Diversity Deferred in AACC Presidential Choice

After a nine-month search for the person who will lead community colleges in the new millennium, the American Association of Community Colleges here announced last month that Dr. George R. Boggs had been tapped to fill the organization's top spot.
Boggs, 55, has been a leader in the two-year college world for nearly three decades, the last 15 years of which he spent as president of Palomar College in California. He is credited with bringing that school out of a financial crisis, as well as helping to make it a pioneer in distance education. He is well-known and respected among his colleagues as a quiet and effective leader, a prolific and thoughtful writer and a respected proponent of community colleges nationally.
He also is White.
When the current president, Dr. David R. Pierce, announced last fall that he was stepping down from his nine-year stint, several community college experts predicted the association would select a minority to serve as its next leader.
All of the association's leaders in its eight-decade history have been White men — despite the fact that the nation's 1,250 two-year colleges today enroll 45 percent of African American students and 55 percent of Hispanic and American Indian students in higher education. Even members of the association's board privately muttered that the two-year college world is ready for a woman or minority to take the helm.

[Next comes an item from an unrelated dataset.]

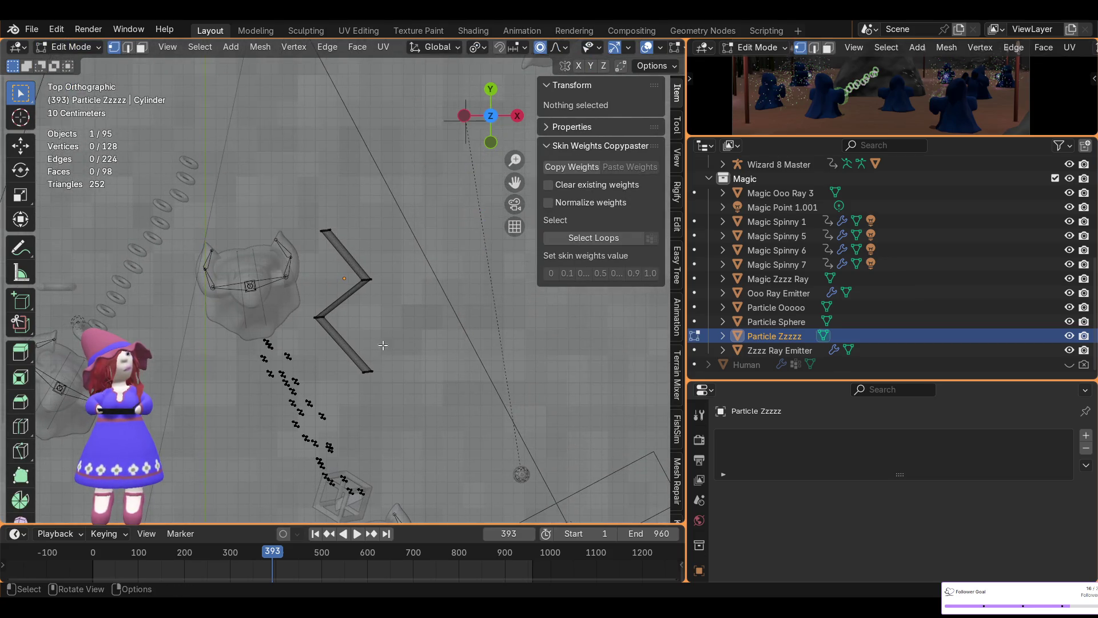
{"action": "key", "text": "l"}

Several higher education experts pointed out that there are a number of nationally recognized Black community college leaders who would have done quite well in the position. Many wonder why the two-year college association, which many say should represent the very paragon of open access and inclusion that its member institutions profess, didn't choose a person of color as its next president.
With only six Blacks, one Hispanic and one Asian/Pacific American among the heads of the 42 associations that comprise the Washington higher education secretariat, does this latest selection say anything about the people who represent postsecondary issues in the nation's capital and their commitment to diversity?